Dr. Benjamin Neuman, an expert in coronaviruses who chairs the Biological Sciences department at Texas A&M University-Texarkana, said the sauna, desert and hair dryer methods would not be effective.

“Breathing from saunas or a hair dryer would not have any effect on preventing or treating coronavirus, and both are downright weird,” Neuman told AFP by email, adding that relying on desert air for that purpose is “equally insane.”

“There isn't any strong evidence connecting environmental temperature to the transmission of coronavirus -- it's more about how long you spend in close proximity to an infected person,” he said.

“I could think of as many reasons why it would potentially exacerbate an infection as reasons why it might help.”

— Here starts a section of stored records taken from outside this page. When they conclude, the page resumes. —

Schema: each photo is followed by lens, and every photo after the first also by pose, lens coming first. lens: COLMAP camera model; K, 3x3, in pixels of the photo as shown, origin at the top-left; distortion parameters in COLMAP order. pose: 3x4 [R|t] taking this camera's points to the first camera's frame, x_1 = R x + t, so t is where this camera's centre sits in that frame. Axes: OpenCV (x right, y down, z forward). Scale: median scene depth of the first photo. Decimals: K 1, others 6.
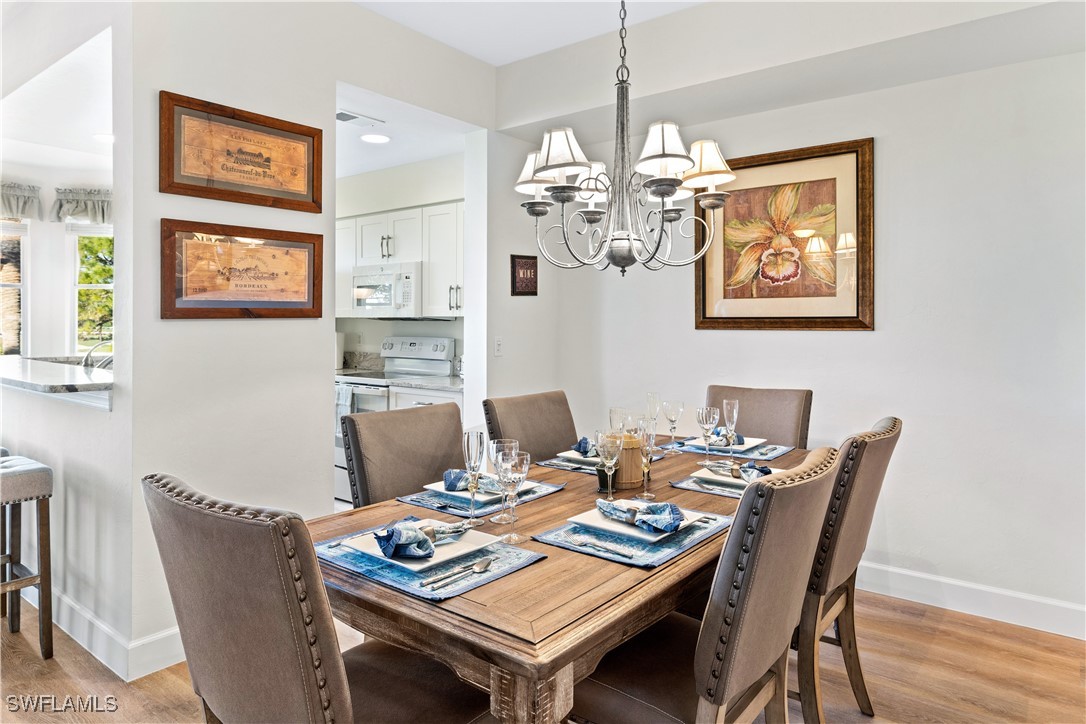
lens RADIAL K [[673.8, 0, 545.4], [0, 673.8, 324.1], [0, 0, 1]] dist [-0.000198, -0.000592]
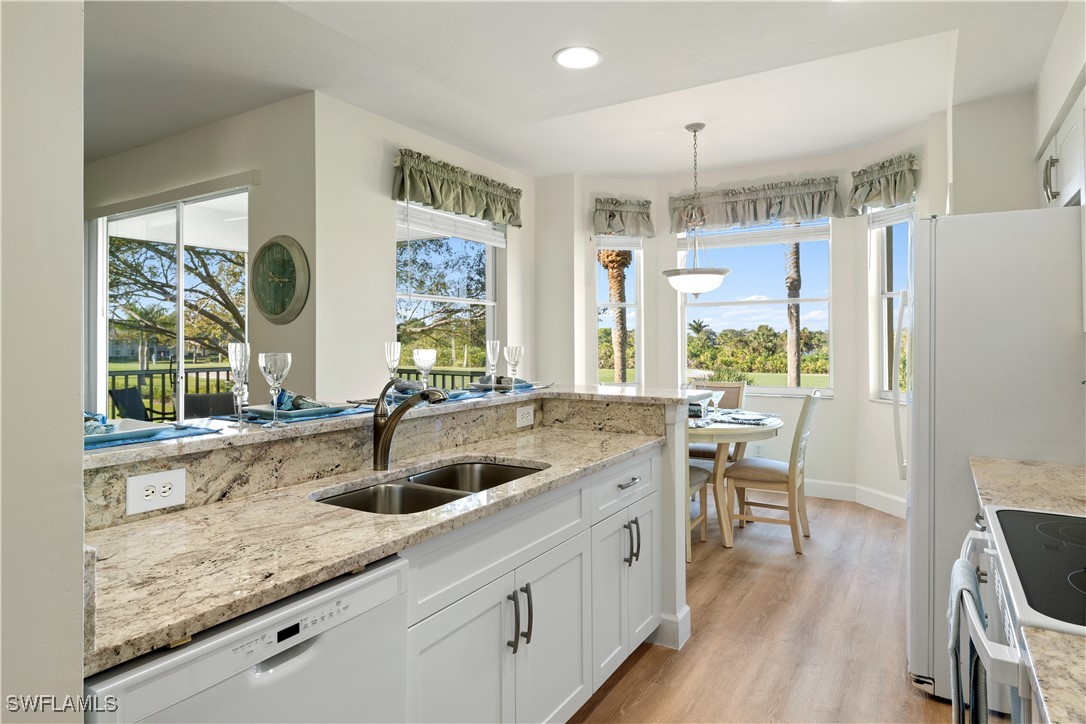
lens RADIAL K [[627.4, 0, 549.9], [0, 627.4, 334.6], [0, 0, 1]] dist [0.021305, -0.000286]
pose [[0.120916, -0.010755, -0.992605, -0.073533], [0.000479, 0.999942, -0.010777, -0.007433], [0.992663, 0.000828, 0.120914, 1.241306]]
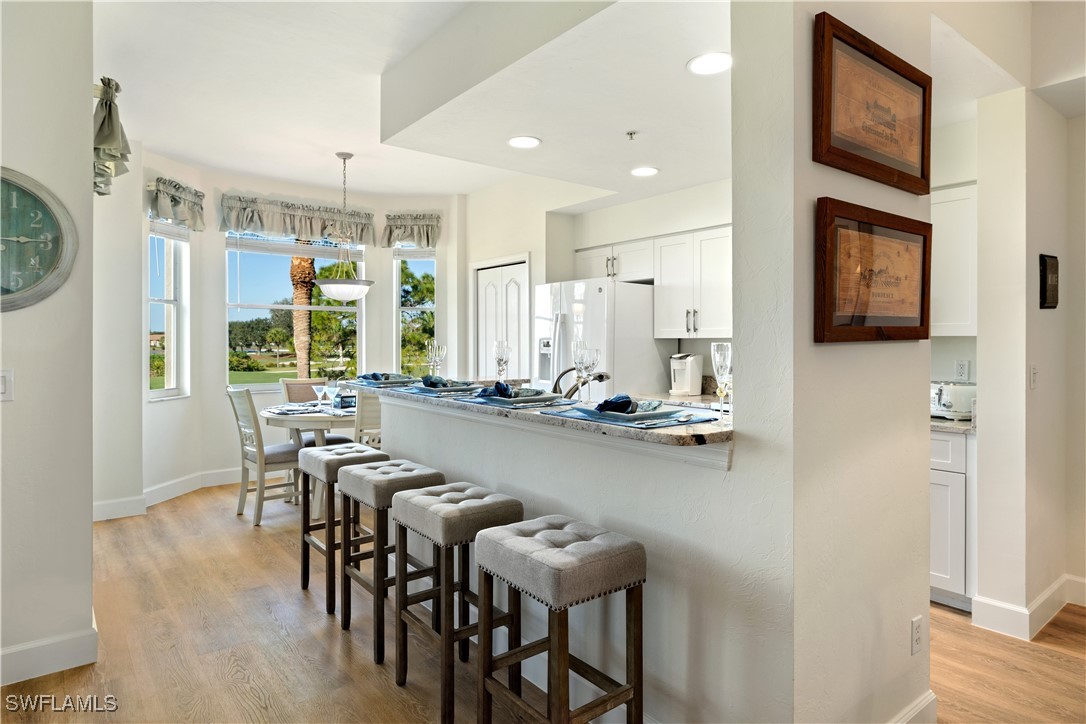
lens RADIAL K [[627.4, 0, 549.9], [0, 627.4, 334.6], [0, 0, 1]] dist [0.021305, -0.000286]
pose [[0.972864, -0.005433, -0.231315, -0.570884], [0.002529, 0.999914, -0.012847, -0.006865], [0.231365, 0.011913, 0.972794, 0.251582]]
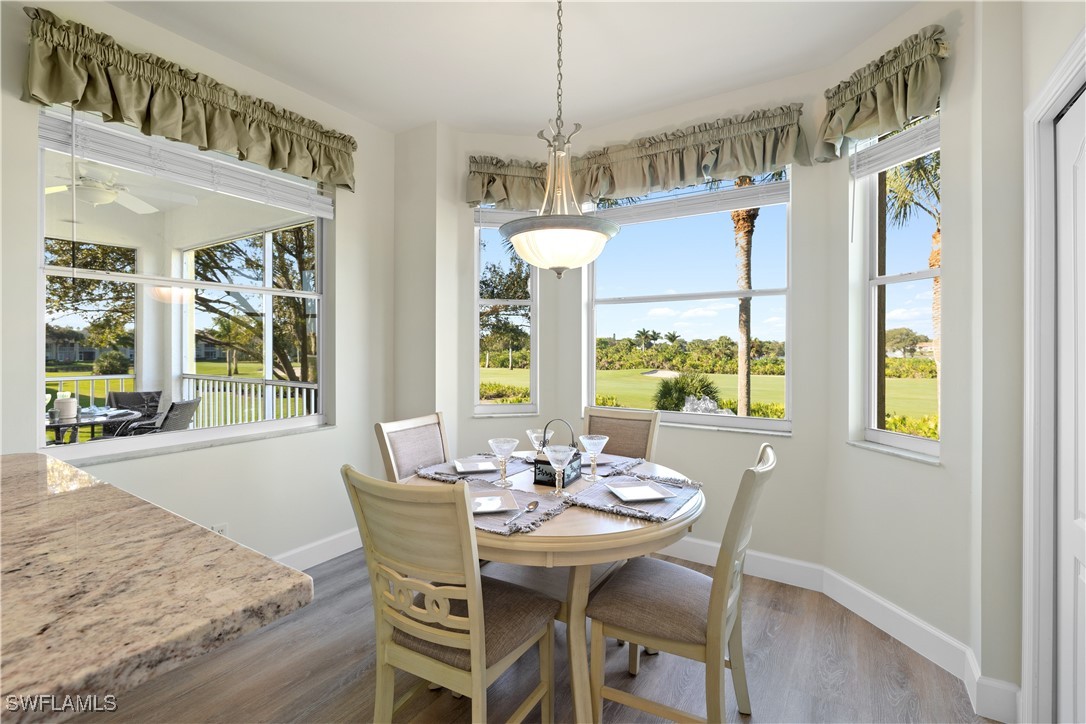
lens RADIAL K [[483.8, 0, 540.8], [0, 483.8, 348.3], [0, 0, 1]] dist [-0.001546, -0.000227]
pose [[0.086112, 0.001927, -0.996284, -0.840480], [-0.006395, 0.999979, 0.001381, -0.011804], [0.996265, 0.006252, 0.086122, 1.678557]]
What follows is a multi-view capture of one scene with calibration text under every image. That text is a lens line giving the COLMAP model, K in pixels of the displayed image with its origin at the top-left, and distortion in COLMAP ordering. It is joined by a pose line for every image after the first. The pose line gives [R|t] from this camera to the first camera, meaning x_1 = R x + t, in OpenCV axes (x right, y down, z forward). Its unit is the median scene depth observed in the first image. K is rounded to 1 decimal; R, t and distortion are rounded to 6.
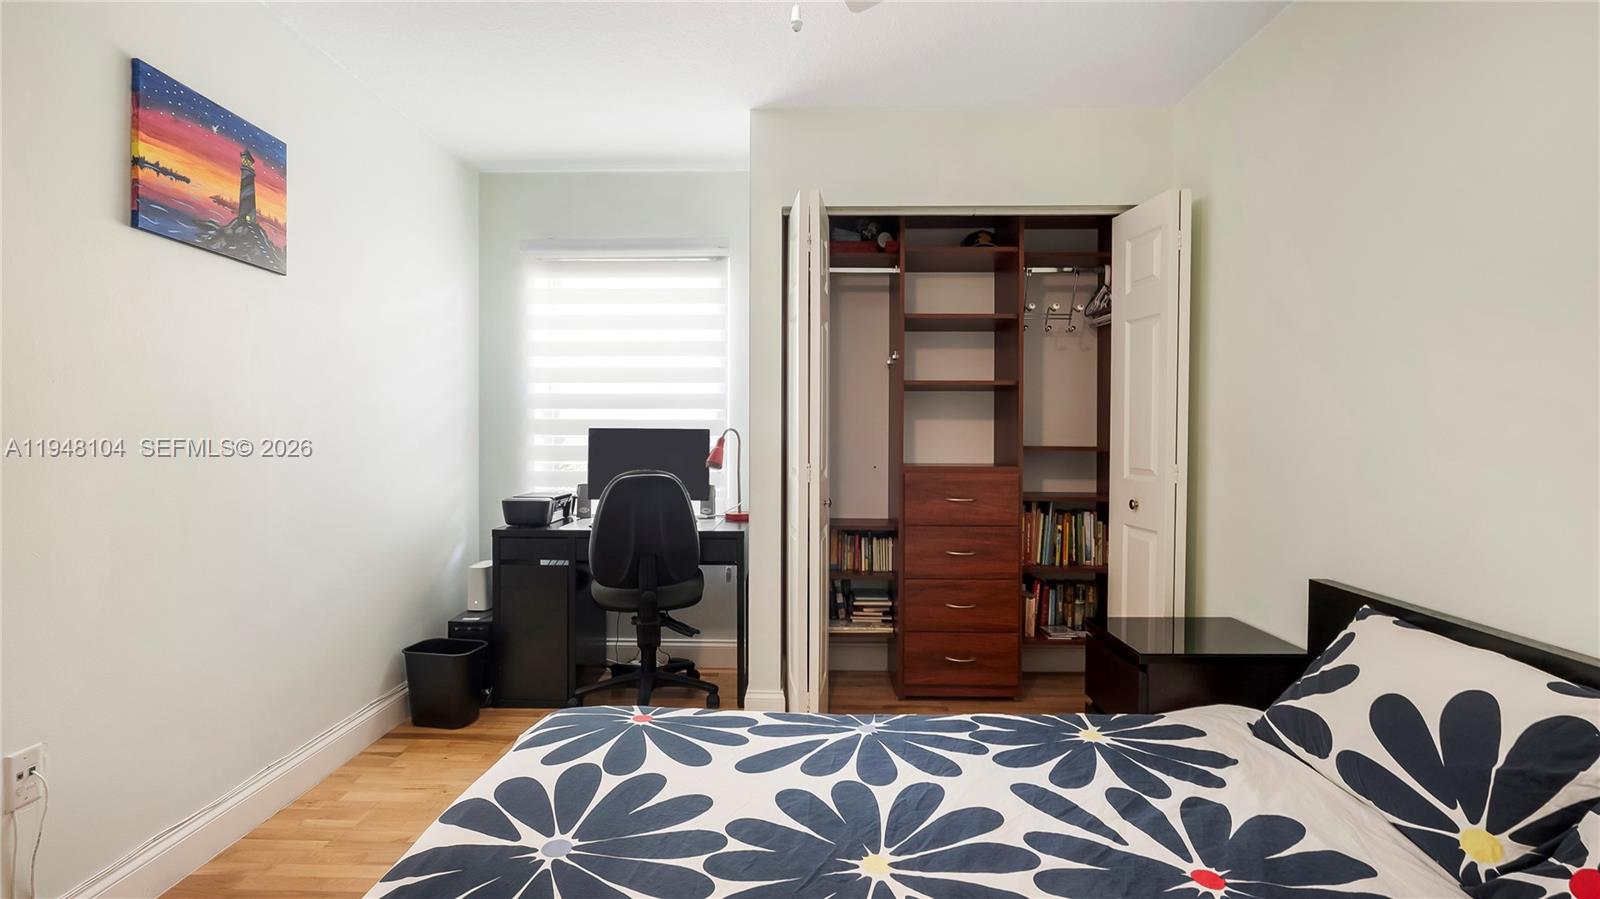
lens RADIAL K [[739.5, 0, 795.8], [0, 739.5, 445.6], [0, 0, 1]] dist [-0.007827, 0.001354]
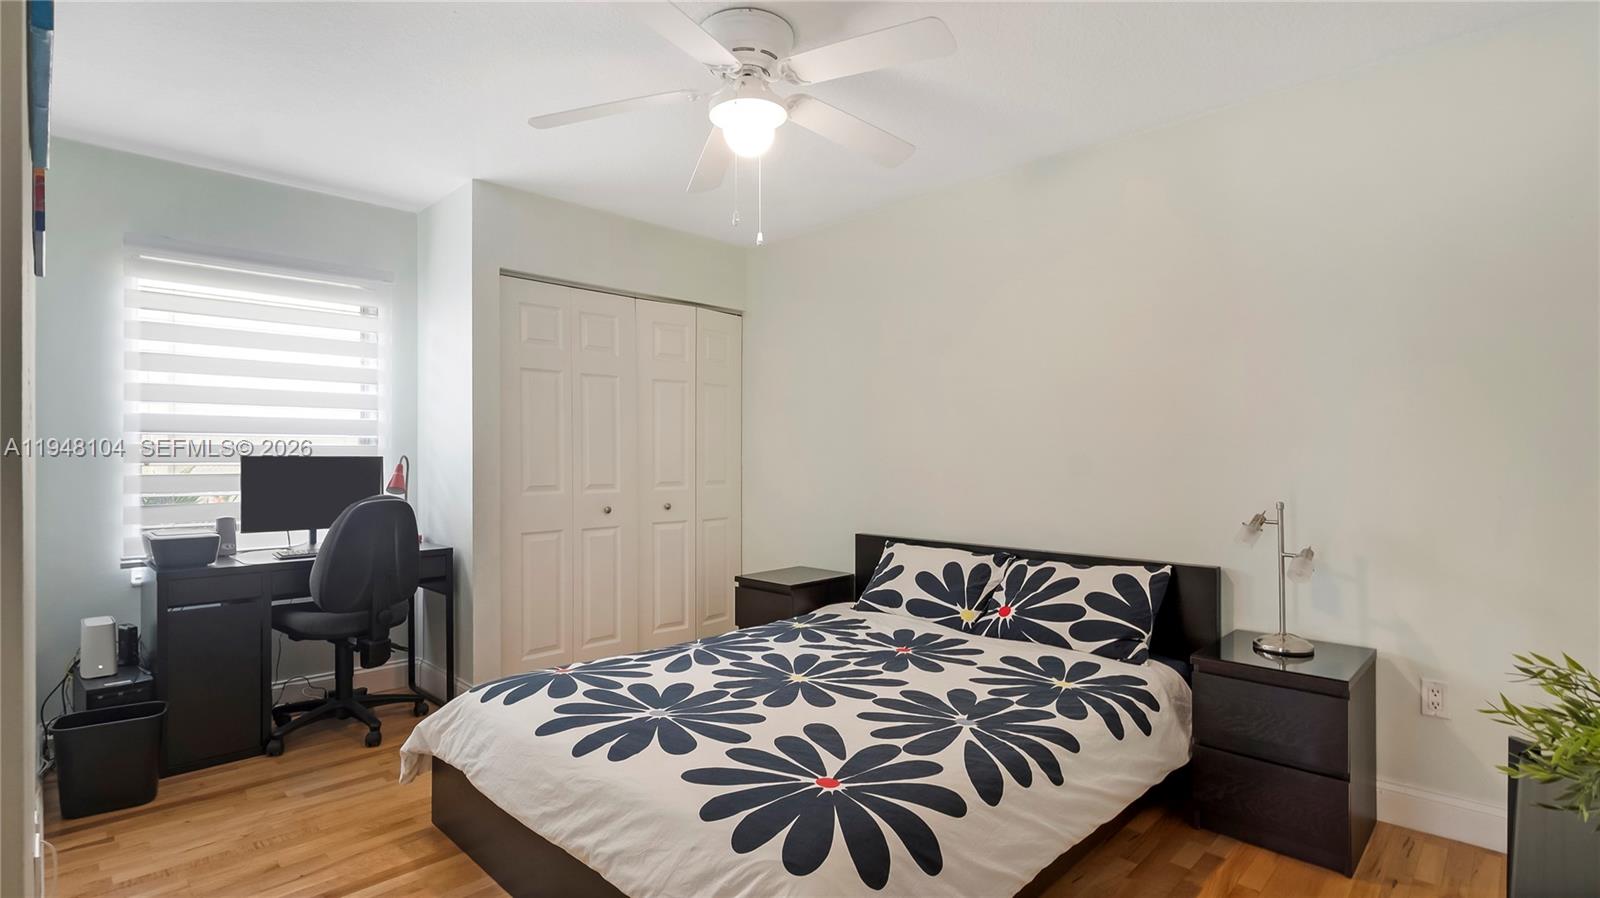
lens RADIAL K [[739.5, 0, 800.5], [0, 739.5, 454.1], [0, 0, 1]] dist [-0.007827, 0.001354]
pose [[0.688071, 0.001155, 0.725642, -0.889423], [0.016386, 0.999719, -0.017129, 0.004382], [-0.725458, 0.023677, 0.687859, -0.251056]]
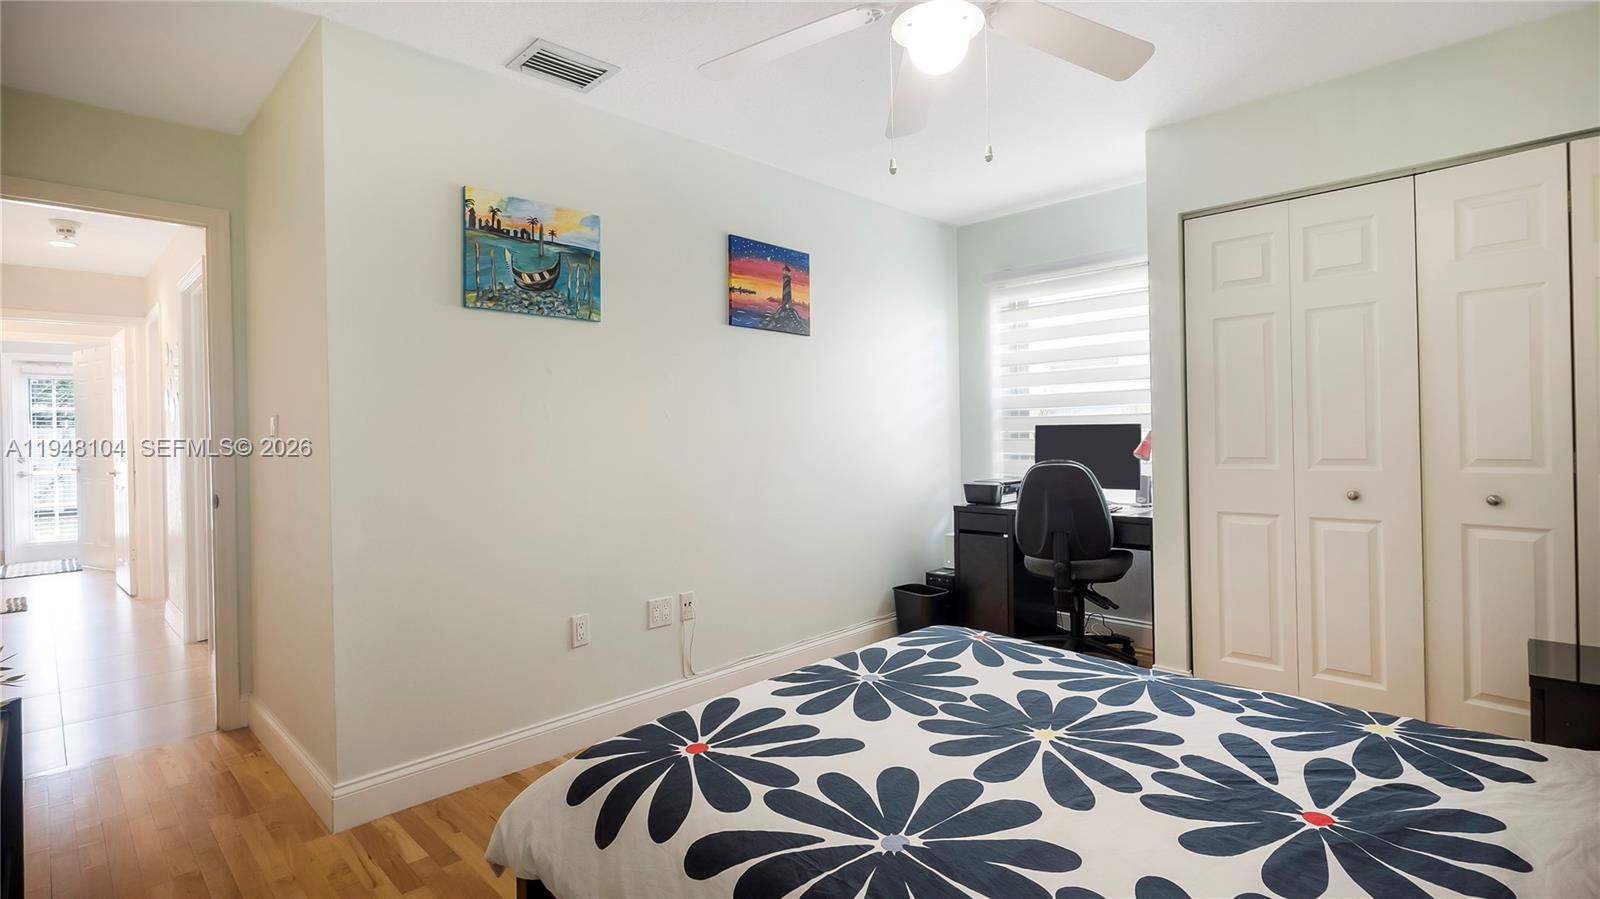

Dr. Karine Le Roch -- a professor of cell biology at the University of California, Riverside -- echoed Neuman’s analysis.

“So far there is ABSOLUTELY no evidence that the COVID-19 virus can be treated via heat,” Le Roch told AFP by email.

Regarding using a hair dryer, “there is ABSOLUTELY no scientific evidence that it can prevent you from catching COVID-19 or treating the novel coronavirus,” she added.

The World Health Organization (WHO) says current evidence indicates that the novel coronavirus “can be transmitted in ALL AREAS, including areas with hot and humid weather.”

A screenshot taken on March 19, 2020

None of the methods advocated in the video appear on the WHO’s page offering advice to the public about the virus. 

The US Centers for Disease Control and Prevention (CDC) says on its novel coronavirus frequently asked questions page: “It is not yet known whether weather and temperature impact the spread of COVID-19.”

None of the methods suggested in the video appear on the CDC’s page on how to protect against the virus, nor this page about caring for yourself if you are sick.

The novel coronavirus originated in China in late 2019 but it has spread globally, killing more than 9,000 people, wreaking economic havoc from Asia to Europe and the United States in a public health crisis that governments are struggling to halt.

AFP Fact Check has debunked more than 130 instances of rumors, myths or misinformation about the novel coronavirus.